Task goal:
Reproduce every line of the listing below verbatim, in the same order.

Input data:

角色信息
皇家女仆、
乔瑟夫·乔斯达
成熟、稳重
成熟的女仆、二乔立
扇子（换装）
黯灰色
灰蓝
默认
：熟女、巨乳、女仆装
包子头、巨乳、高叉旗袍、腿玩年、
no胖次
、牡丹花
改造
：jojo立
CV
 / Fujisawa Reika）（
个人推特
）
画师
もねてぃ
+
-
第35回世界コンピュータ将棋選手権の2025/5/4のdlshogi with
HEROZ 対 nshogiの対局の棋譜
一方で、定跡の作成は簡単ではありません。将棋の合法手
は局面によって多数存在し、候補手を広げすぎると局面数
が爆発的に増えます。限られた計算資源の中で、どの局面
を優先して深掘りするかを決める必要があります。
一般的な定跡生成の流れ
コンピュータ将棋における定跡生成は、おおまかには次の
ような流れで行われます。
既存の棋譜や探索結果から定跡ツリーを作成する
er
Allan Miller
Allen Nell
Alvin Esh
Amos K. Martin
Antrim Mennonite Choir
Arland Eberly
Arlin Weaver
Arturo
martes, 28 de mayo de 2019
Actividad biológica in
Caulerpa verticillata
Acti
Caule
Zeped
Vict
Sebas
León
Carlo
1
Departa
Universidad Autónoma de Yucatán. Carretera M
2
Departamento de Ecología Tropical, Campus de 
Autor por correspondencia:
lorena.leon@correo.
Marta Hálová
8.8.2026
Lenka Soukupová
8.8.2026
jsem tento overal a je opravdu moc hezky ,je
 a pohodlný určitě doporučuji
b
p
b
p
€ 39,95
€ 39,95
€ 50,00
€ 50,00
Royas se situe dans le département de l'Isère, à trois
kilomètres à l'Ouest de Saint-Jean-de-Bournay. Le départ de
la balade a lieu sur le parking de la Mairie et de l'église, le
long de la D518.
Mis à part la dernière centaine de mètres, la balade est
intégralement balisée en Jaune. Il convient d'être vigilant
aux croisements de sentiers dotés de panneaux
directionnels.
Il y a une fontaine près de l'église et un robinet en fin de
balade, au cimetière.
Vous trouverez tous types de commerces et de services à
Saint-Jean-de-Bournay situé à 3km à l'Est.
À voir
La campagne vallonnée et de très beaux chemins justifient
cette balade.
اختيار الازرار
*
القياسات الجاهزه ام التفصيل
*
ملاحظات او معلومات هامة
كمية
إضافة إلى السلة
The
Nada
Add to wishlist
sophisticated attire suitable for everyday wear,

Exercise response:
角色信息
皇家女仆、
乔瑟夫·乔斯达
成熟、稳重
成熟的女仆、二乔立
扇子（换装）
黯灰色
灰蓝
默认
：熟女、巨乳、女仆装
包子头、巨乳、高叉旗袍、腿玩年、
no胖次
、牡丹花
改造
：jojo立
CV
 / Fujisawa Reika）（
个人推特
）
画师
もねてぃ
+
-
第35回世界コンピュータ将棋選手権の2025/5/4のdlshogi with
HEROZ 対 nshogiの対局の棋譜
一方で、定跡の作成は簡単ではありません。将棋の合法手
は局面によって多数存在し、候補手を広げすぎると局面数
が爆発的に増えます。限られた計算資源の中で、どの局面
を優先して深掘りするかを決める必要があります。
一般的な定跡生成の流れ
コンピュータ将棋における定跡生成は、おおまかには次の
ような流れで行われます。
既存の棋譜や探索結果から定跡ツリーを作成する
er
Allan Miller
Allen Nell
Alvin Esh
Amos K. Martin
Antrim Mennonite Choir
Arland Eberly
Arlin Weaver
Arturo
martes, 28 de mayo de 2019
Actividad biológica in
Caulerpa verticillata
Acti
Caule
Zeped
Vict
Sebas
León
Carlo
1
Departa
Universidad Autónoma de Yucatán. Carretera M
2
Departamento de Ecología Tropical, Campus de 
Autor por correspondencia:
lorena.leon@correo.
Marta Hálová
8.8.2026
Lenka Soukupová
8.8.2026
jsem tento overal a je opravdu moc hezky ,je
 a pohodlný určitě doporučuji
b
p
b
p
€ 39,95
€ 39,95
€ 50,00
€ 50,00
Royas se situe dans le département de l'Isère, à trois
kilomètres à l'Ouest de Saint-Jean-de-Bournay. Le départ de
la balade a lieu sur le parking de la Mairie et de l'église, le
long de la D518.
Mis à part la dernière centaine de mètres, la balade est
intégralement balisée en Jaune. Il convient d'être vigilant
aux croisements de sentiers dotés de panneaux
directionnels.
Il y a une fontaine près de l'église et un robinet en fin de
balade, au cimetière.
Vous trouverez tous types de commerces et de services à
Saint-Jean-de-Bournay situé à 3km à l'Est.
À voir
La campagne vallonnée et de très beaux chemins justifient
cette balade.
اختيار الازرار
*
القياسات الجاهزه ام التفصيل
*
ملاحظات او معلومات هامة
كمية
إضافة إلى السلة
The
Nada
Add to wishlist
sophisticated attire suitable for everyday wear,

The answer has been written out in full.